Terms in this set (100)

The engagement letter should contain information such as:

the objective of the audit (an expression of an opinion on the financial statements);
the fact that management is responsible for:
the financial statements,
establishing and maintaining effective internal control over financial reporting,
identifying and ensuring that the entity complies with laws and regulations,
adjusting the financial statements to correct material misstatements,
making all financial records and related information available to the auditor, and
providing the auditor with a letter that confirms certain representations made during the audit;
the scope of the audit work to be performed (in accordance with GAAS);
the fact that the purpose of the audit is not to detect fraud but to enable the auditor to express an opinion as to the fairness of the financial statements;
mention that an audit includes obtaining an understanding of internal control and that the audit committee will be made aware of any discovered significant deficiencies;
additional work to be performed, such as tax, consulting, or other services (if applicable);
any limitations or restrictions on the scope of the study;
work to be performed by the client's staff (if applicable);
the basis of the auditor's fee; and
the audit work schedule and estimated date of completion.

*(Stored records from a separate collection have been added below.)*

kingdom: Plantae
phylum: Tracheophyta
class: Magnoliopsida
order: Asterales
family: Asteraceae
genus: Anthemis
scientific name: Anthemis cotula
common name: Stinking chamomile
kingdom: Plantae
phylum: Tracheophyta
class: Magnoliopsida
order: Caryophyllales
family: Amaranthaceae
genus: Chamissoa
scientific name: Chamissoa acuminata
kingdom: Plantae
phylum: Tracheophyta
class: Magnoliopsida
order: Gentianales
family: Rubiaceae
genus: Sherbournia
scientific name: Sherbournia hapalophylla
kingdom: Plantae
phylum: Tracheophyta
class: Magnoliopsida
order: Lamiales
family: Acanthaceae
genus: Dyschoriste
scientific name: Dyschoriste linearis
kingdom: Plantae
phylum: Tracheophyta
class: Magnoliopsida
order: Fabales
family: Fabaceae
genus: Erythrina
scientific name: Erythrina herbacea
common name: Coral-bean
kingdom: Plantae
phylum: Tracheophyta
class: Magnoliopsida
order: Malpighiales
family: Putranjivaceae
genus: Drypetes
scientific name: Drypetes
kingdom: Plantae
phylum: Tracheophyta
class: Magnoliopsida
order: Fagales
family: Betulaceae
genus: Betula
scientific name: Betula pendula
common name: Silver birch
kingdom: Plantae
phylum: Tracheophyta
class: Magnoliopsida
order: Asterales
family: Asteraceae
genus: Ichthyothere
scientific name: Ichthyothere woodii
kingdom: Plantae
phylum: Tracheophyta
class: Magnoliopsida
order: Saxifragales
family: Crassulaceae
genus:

This list is not inclusive, but it is illustrative of items that should be present. Items that would not be addressed in an engagement letter would be the conditions under which the auditor may modify the preliminary judgment about materiality (these would not be known to the auditor), internal control activities that would reduce the auditor's assessment of control risk (the auditor has not obtained an understanding of the design of internal control or tested controls at this point), and materiality matters that could modify the auditor's preliminary assessment of fraud risk.